Page-level text extractions:
━━━━━━━━

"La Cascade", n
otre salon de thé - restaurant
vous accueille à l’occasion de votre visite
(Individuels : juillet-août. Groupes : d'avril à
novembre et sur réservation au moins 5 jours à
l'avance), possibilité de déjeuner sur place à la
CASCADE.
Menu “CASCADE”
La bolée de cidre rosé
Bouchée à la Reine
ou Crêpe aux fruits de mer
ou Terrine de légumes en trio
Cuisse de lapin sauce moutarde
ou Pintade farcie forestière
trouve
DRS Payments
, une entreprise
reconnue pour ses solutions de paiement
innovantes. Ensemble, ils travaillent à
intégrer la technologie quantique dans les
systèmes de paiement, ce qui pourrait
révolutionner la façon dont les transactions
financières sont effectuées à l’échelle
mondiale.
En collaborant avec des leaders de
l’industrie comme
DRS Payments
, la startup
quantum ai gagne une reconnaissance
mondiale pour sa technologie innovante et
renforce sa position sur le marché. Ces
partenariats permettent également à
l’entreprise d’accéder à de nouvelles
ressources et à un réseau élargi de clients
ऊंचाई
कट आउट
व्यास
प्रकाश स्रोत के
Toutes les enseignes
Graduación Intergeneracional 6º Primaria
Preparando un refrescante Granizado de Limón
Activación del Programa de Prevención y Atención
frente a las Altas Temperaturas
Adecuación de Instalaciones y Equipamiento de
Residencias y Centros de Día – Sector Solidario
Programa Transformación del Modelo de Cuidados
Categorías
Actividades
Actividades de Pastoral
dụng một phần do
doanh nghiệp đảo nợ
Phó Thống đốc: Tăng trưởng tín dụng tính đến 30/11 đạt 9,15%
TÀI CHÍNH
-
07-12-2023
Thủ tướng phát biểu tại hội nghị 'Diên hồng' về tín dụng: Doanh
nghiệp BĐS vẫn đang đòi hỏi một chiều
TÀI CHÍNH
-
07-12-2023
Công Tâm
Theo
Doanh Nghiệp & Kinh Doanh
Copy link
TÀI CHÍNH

━━━━━━━━

**Brief:**
Make a copy of each line in the records above that has the word "technologie".

**Output below:**
intégrer la technologie quantique dans les
mondiale pour sa technologie innovante et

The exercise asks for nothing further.